§ Kutipan
* * * * * * *

Pilpres 2024 dari Kacamataku
00:52:00Saat menulis ini, saya sendiri belum menentukan akan memilih siapa di pilres 2024 nanti. Bagi saya tidak terlalu penting, karena siapapun yang terpilih mereka merupakan putra terbaik bangsa pilihan masyarakat. Siapapun yang terpilih mereka pasti ingin memberikan yang terbaik untuk bangsa, kita masih dapat melaksanakan ibadah dengan nyaman, dapat mendengar kajian dimana saja dengan nyaman, masih dengan kegiatan yang sama. Tentu saja, nantinya jika dapat nyoblos, pasti ada kecenderungan memilih salah satu dari ketiga kandidat itu.
Berbicara
tentang pilpres, ada hal yang sangat saya syukuri yaitu ketika tokoh agama yang
saya kagumi berbeda dalam mendeklarasikan pilihan. Sebut saja seperti Habib
Lutfi yahya, UAS, TGB, UAH, Abuya Muhtadi Dimyathi sudah mendeklarasikan
pilihan masing-masing ke paslon. Tentu saja semuanya tidak sama dalam
mendeklarasikan pilihan. Hal ini justru membuat saya sangat bersyukur. Dengan
adanya perbedaan dikalangan tokoh agama ini, membuka kacamata masyarakat bahwa
perbedaan pilihan pilpres ini bukannlah perkara yang ketika berbeda, kita
bermusuhan, bertengkar, saling memaki, terpolarisasi, saling curiga, memutuskan
silaturahmi. Tapi perbedaan ini adahal hal yang lumrah, biasa saja.

* * * * * * *

§ Isi Data
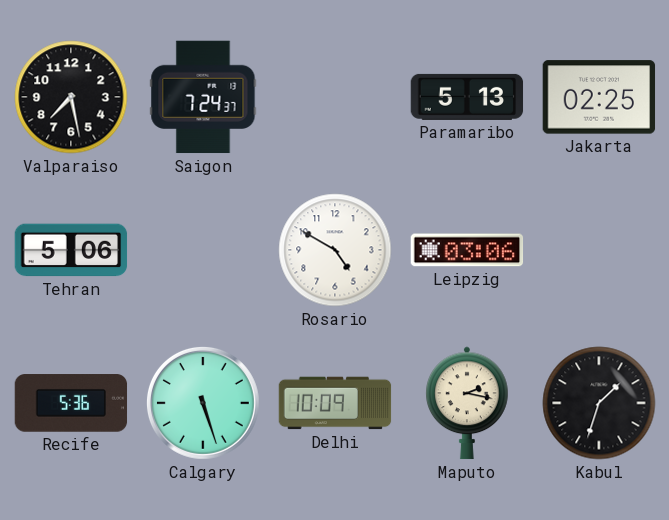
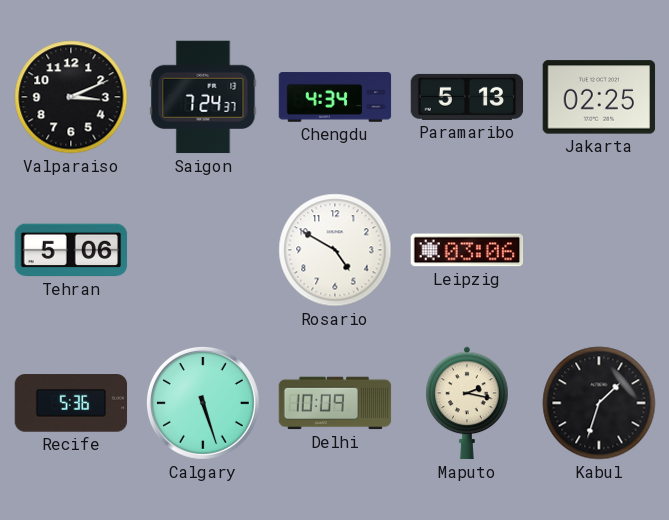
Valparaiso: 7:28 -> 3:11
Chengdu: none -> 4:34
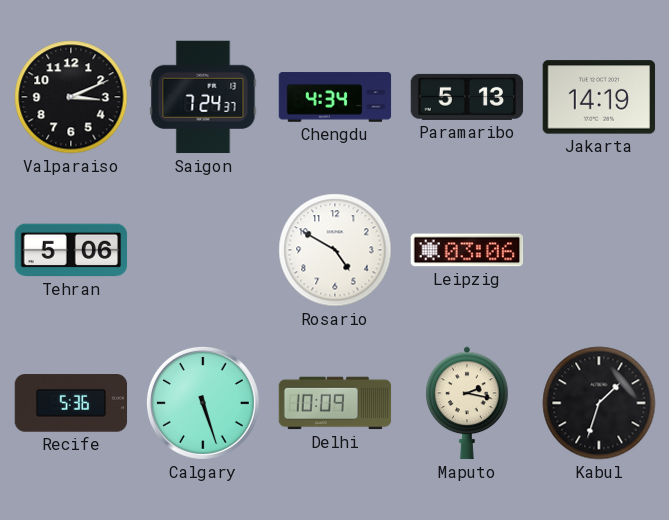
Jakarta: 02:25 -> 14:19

* * * * * * *

§ Instruksi
Tolong tulis ulang bagian kutipan tentang pilpres 2024 yang dimulai dari kata-kata "Pilpres 2024 dari" dan berakhir setelah "ketiga kandidat itu.". Ganti "kandidat" dengan "calon".

§ Jawaban Tugas
Pilpres 2024 dari Kacamataku
00:52:00Saat menulis ini, saya sendiri belum menentukan akan memilih siapa di pilres 2024 nanti. Bagi saya tidak terlalu penting, karena siapapun yang terpilih mereka merupakan putra terbaik bangsa pilihan masyarakat. Siapapun yang terpilih mereka pasti ingin memberikan yang terbaik untuk bangsa, kita masih dapat melaksanakan ibadah dengan nyaman, dapat mendengar kajian dimana saja dengan nyaman, masih dengan kegiatan yang sama. Tentu saja, nantinya jika dapat nyoblos, pasti ada kecenderungan memilih salah satu dari ketiga calon itu.